ASSIGNMENT: Please transcribe the data that follows exactly as given, leaving out every picture.

··· RECORDS SUPPLIED ···

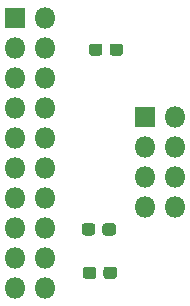
<source format=gts>
%TF.GenerationSoftware,KiCad,Pcbnew,(5.1.6-0-10_14)*%
%TF.CreationDate,2022-06-04T16:36:40-05:00*%
%TF.ProjectId,programmer_adapter_v2,70726f67-7261-46d6-9d65-725f61646170,rev?*%
%TF.SameCoordinates,Original*%
%TF.FileFunction,Soldermask,Top*%
%TF.FilePolarity,Negative*%
%FSLAX46Y46*%
G04 Gerber Fmt 4.6, Leading zero omitted, Abs format (unit mm)*
G04 Created by KiCad (PCBNEW (5.1.6-0-10_14)) date 2022-06-04 16:36:40*
%MOMM*%
%LPD*%
G01*
G04 APERTURE LIST*
%ADD10R,1.800000X1.800000*%
%ADD11O,1.800000X1.800000*%
G04 APERTURE END LIST*
D10*
X69230000Y-54530000D03*
D11*
X71770000Y-54530000D03*
X69230000Y-57070000D03*
X71770000Y-57070000D03*
X69230000Y-59610000D03*
X71770000Y-59610000D03*
X69230000Y-62150000D03*
X71770000Y-62150000D03*
X69230000Y-64690000D03*
X71770000Y-64690000D03*
X69230000Y-67230000D03*
X71770000Y-67230000D03*
X69230000Y-69770000D03*
X71770000Y-69770000D03*
X69230000Y-72310000D03*
X71770000Y-72310000D03*
X69230000Y-74850000D03*
X71770000Y-74850000D03*
X69230000Y-77390000D03*
X71770000Y-77390000D03*
G36*
G01*
X77853200Y-75835900D02*
X77853200Y-76360900D01*
G75*
G02*
X77590700Y-76623400I-262500J0D01*
G01*
X76965700Y-76623400D01*
G75*
G02*
X76703200Y-76360900I0J262500D01*
G01*
X76703200Y-75835900D01*
G75*
G02*
X76965700Y-75573400I262500J0D01*
G01*
X77590700Y-75573400D01*
G75*
G02*
X77853200Y-75835900I0J-262500D01*
G01*
G37*
G36*
G01*
X76103200Y-75835900D02*
X76103200Y-76360900D01*
G75*
G02*
X75840700Y-76623400I-262500J0D01*
G01*
X75215700Y-76623400D01*
G75*
G02*
X74953200Y-76360900I0J262500D01*
G01*
X74953200Y-75835900D01*
G75*
G02*
X75215700Y-75573400I262500J0D01*
G01*
X75840700Y-75573400D01*
G75*
G02*
X76103200Y-75835900I0J-262500D01*
G01*
G37*
G36*
G01*
X77220000Y-57472500D02*
X77220000Y-56947500D01*
G75*
G02*
X77482500Y-56685000I262500J0D01*
G01*
X78107500Y-56685000D01*
G75*
G02*
X78370000Y-56947500I0J-262500D01*
G01*
X78370000Y-57472500D01*
G75*
G02*
X78107500Y-57735000I-262500J0D01*
G01*
X77482500Y-57735000D01*
G75*
G02*
X77220000Y-57472500I0J262500D01*
G01*
G37*
G36*
G01*
X75470000Y-57472500D02*
X75470000Y-56947500D01*
G75*
G02*
X75732500Y-56685000I262500J0D01*
G01*
X76357500Y-56685000D01*
G75*
G02*
X76620000Y-56947500I0J-262500D01*
G01*
X76620000Y-57472500D01*
G75*
G02*
X76357500Y-57735000I-262500J0D01*
G01*
X75732500Y-57735000D01*
G75*
G02*
X75470000Y-57472500I0J262500D01*
G01*
G37*
G36*
G01*
X77765600Y-72152900D02*
X77765600Y-72677900D01*
G75*
G02*
X77503100Y-72940400I-262500J0D01*
G01*
X76878100Y-72940400D01*
G75*
G02*
X76615600Y-72677900I0J262500D01*
G01*
X76615600Y-72152900D01*
G75*
G02*
X76878100Y-71890400I262500J0D01*
G01*
X77503100Y-71890400D01*
G75*
G02*
X77765600Y-72152900I0J-262500D01*
G01*
G37*
G36*
G01*
X76015600Y-72152900D02*
X76015600Y-72677900D01*
G75*
G02*
X75753100Y-72940400I-262500J0D01*
G01*
X75128100Y-72940400D01*
G75*
G02*
X74865600Y-72677900I0J262500D01*
G01*
X74865600Y-72152900D01*
G75*
G02*
X75128100Y-71890400I262500J0D01*
G01*
X75753100Y-71890400D01*
G75*
G02*
X76015600Y-72152900I0J-262500D01*
G01*
G37*
D10*
X80240000Y-62920000D03*
D11*
X82780000Y-62920000D03*
X80240000Y-65460000D03*
X82780000Y-65460000D03*
X80240000Y-68000000D03*
X82780000Y-68000000D03*
X80240000Y-70540000D03*
X82780000Y-70540000D03*
M02*

</source>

···

TASK RESULT:
<source format=gts>
%TF.GenerationSoftware,KiCad,Pcbnew,(5.1.6-0-10_14)*%
%TF.CreationDate,2022-06-04T16:36:40-05:00*%
%TF.ProjectId,programmer_adapter_v2,70726f67-7261-46d6-9d65-725f61646170,rev?*%
%TF.SameCoordinates,Original*%
%TF.FileFunction,Soldermask,Top*%
%TF.FilePolarity,Negative*%
%FSLAX46Y46*%
G04 Gerber Fmt 4.6, Leading zero omitted, Abs format (unit mm)*
G04 Created by KiCad (PCBNEW (5.1.6-0-10_14)) date 2022-06-04 16:36:40*
%MOMM*%
%LPD*%
G01*
G04 APERTURE LIST*
%ADD10R,1.800000X1.800000*%
%ADD11O,1.800000X1.800000*%
G04 APERTURE END LIST*
D10*
X69230000Y-54530000D03*
D11*
X71770000Y-54530000D03*
X69230000Y-57070000D03*
X71770000Y-57070000D03*
X69230000Y-59610000D03*
X71770000Y-59610000D03*
X69230000Y-62150000D03*
X71770000Y-62150000D03*
X69230000Y-64690000D03*
X71770000Y-64690000D03*
X69230000Y-67230000D03*
X71770000Y-67230000D03*
X69230000Y-69770000D03*
X71770000Y-69770000D03*
X69230000Y-72310000D03*
X71770000Y-72310000D03*
X69230000Y-74850000D03*
X71770000Y-74850000D03*
X69230000Y-77390000D03*
X71770000Y-77390000D03*
G36*
G01*
X77853200Y-75835900D02*
X77853200Y-76360900D01*
G75*
G02*
X77590700Y-76623400I-262500J0D01*
G01*
X76965700Y-76623400D01*
G75*
G02*
X76703200Y-76360900I0J262500D01*
G01*
X76703200Y-75835900D01*
G75*
G02*
X76965700Y-75573400I262500J0D01*
G01*
X77590700Y-75573400D01*
G75*
G02*
X77853200Y-75835900I0J-262500D01*
G01*
G37*
G36*
G01*
X76103200Y-75835900D02*
X76103200Y-76360900D01*
G75*
G02*
X75840700Y-76623400I-262500J0D01*
G01*
X75215700Y-76623400D01*
G75*
G02*
X74953200Y-76360900I0J262500D01*
G01*
X74953200Y-75835900D01*
G75*
G02*
X75215700Y-75573400I262500J0D01*
G01*
X75840700Y-75573400D01*
G75*
G02*
X76103200Y-75835900I0J-262500D01*
G01*
G37*
G36*
G01*
X77220000Y-57472500D02*
X77220000Y-56947500D01*
G75*
G02*
X77482500Y-56685000I262500J0D01*
G01*
X78107500Y-56685000D01*
G75*
G02*
X78370000Y-56947500I0J-262500D01*
G01*
X78370000Y-57472500D01*
G75*
G02*
X78107500Y-57735000I-262500J0D01*
G01*
X77482500Y-57735000D01*
G75*
G02*
X77220000Y-57472500I0J262500D01*
G01*
G37*
G36*
G01*
X75470000Y-57472500D02*
X75470000Y-56947500D01*
G75*
G02*
X75732500Y-56685000I262500J0D01*
G01*
X76357500Y-56685000D01*
G75*
G02*
X76620000Y-56947500I0J-262500D01*
G01*
X76620000Y-57472500D01*
G75*
G02*
X76357500Y-57735000I-262500J0D01*
G01*
X75732500Y-57735000D01*
G75*
G02*
X75470000Y-57472500I0J262500D01*
G01*
G37*
G36*
G01*
X77765600Y-72152900D02*
X77765600Y-72677900D01*
G75*
G02*
X77503100Y-72940400I-262500J0D01*
G01*
X76878100Y-72940400D01*
G75*
G02*
X76615600Y-72677900I0J262500D01*
G01*
X76615600Y-72152900D01*
G75*
G02*
X76878100Y-71890400I262500J0D01*
G01*
X77503100Y-71890400D01*
G75*
G02*
X77765600Y-72152900I0J-262500D01*
G01*
G37*
G36*
G01*
X76015600Y-72152900D02*
X76015600Y-72677900D01*
G75*
G02*
X75753100Y-72940400I-262500J0D01*
G01*
X75128100Y-72940400D01*
G75*
G02*
X74865600Y-72677900I0J262500D01*
G01*
X74865600Y-72152900D01*
G75*
G02*
X75128100Y-71890400I262500J0D01*
G01*
X75753100Y-71890400D01*
G75*
G02*
X76015600Y-72152900I0J-262500D01*
G01*
G37*
D10*
X80240000Y-62920000D03*
D11*
X82780000Y-62920000D03*
X80240000Y-65460000D03*
X82780000Y-65460000D03*
X80240000Y-68000000D03*
X82780000Y-68000000D03*
X80240000Y-70540000D03*
X82780000Y-70540000D03*
M02*

</source>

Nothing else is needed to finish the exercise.